Já não tem posição na cama: as costas uma ferida só. Paralisado da cintura para baixo, se obra sem querer. A filha tapa o nariz com dois dedos e foge para o quintal:- ai, que fedor.. Meu Deus, que nojo!Com a desculpa que não podem vê-lo sofrer, mulher e filha mal entram no quarto.
Dona Candinha padece os horrores da rejeição por parte de sua própria filha. A velhice é a condição que a faz perder o afeto. Um namoradinho que surge é outra razão para ser abandonada numa clínica de repouso. Deixada sozinha num lugar que pouco ou nada se importa com os sentimentos dos pacientes, o conto é um reflexo de como tratamos os velhos na nossa sociedade.
Sem se aquecer ao sol, sobrevivendo aos golinhos de chá frio e bolacha Maria. Tão fraca nem podia ler, as letras embaralhadas mesmo de óculo.
_ Olhe essa mulher, doutor - era a filha, vestido preto de cetim, lábio de púrpura, pulseira prateada. - Domingo de sol, uma pessoa deitada? O dia inteiro chorando e se queixando. Aqui não falta nada, que mais ela quer?
- Vá-se embora - respondeu docemente a velha. - Desapareça da minha vista. Você mais o dente de ouro.
De dia o rádio ligado a todo o volume. À noite, a gritaria furiosa das lunáticas. Sentadinha na cama, distrai-se a velha a espiar uma nesga no céu.

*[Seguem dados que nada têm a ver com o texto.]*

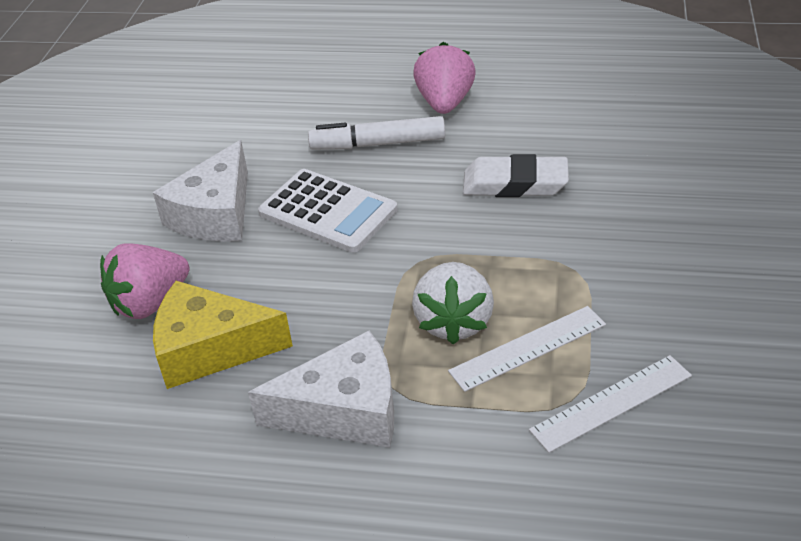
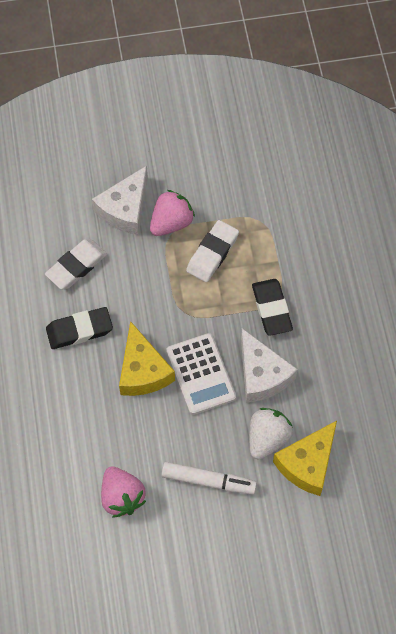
black eraser: 0 -> 2
white eraser: 1 -> 2
white ruler: 2 -> 0
yellow cheese: 1 -> 2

Fifi, já velhinha, tem onze anos. Não consegue subir as escadas. A moça hoje, sua dona desde menina, há muito não brinca com ela. A dona da casa implica com o seu cheiro de velhice e pêlos com pulgas. A saúde piora, chamam o veterinário, mas ao menor sinal do namorado a chamar no portão, a preocupação com a cachorrinha se esvai. Prioridades...
Gemendo, se a dor passa um pouco, espicha as pernas. Olhinho bem aberto (a imagem da moça ali para sempre), entra latindo no céu.
Vozes do retrato mostra o [des]apego do indivíduo em detrimento do efêmero. É sobre a rudeza dos cotidianos que se mostram implacáveis, e Dalton Trevisan não se poupa de escancará-los em seus textos. Retratos que revelam mais do que o homem quer revelar. Retratos que ecoam, numa espécie de soluço mudo, secos, provocando um baque no peito de quem os contempla...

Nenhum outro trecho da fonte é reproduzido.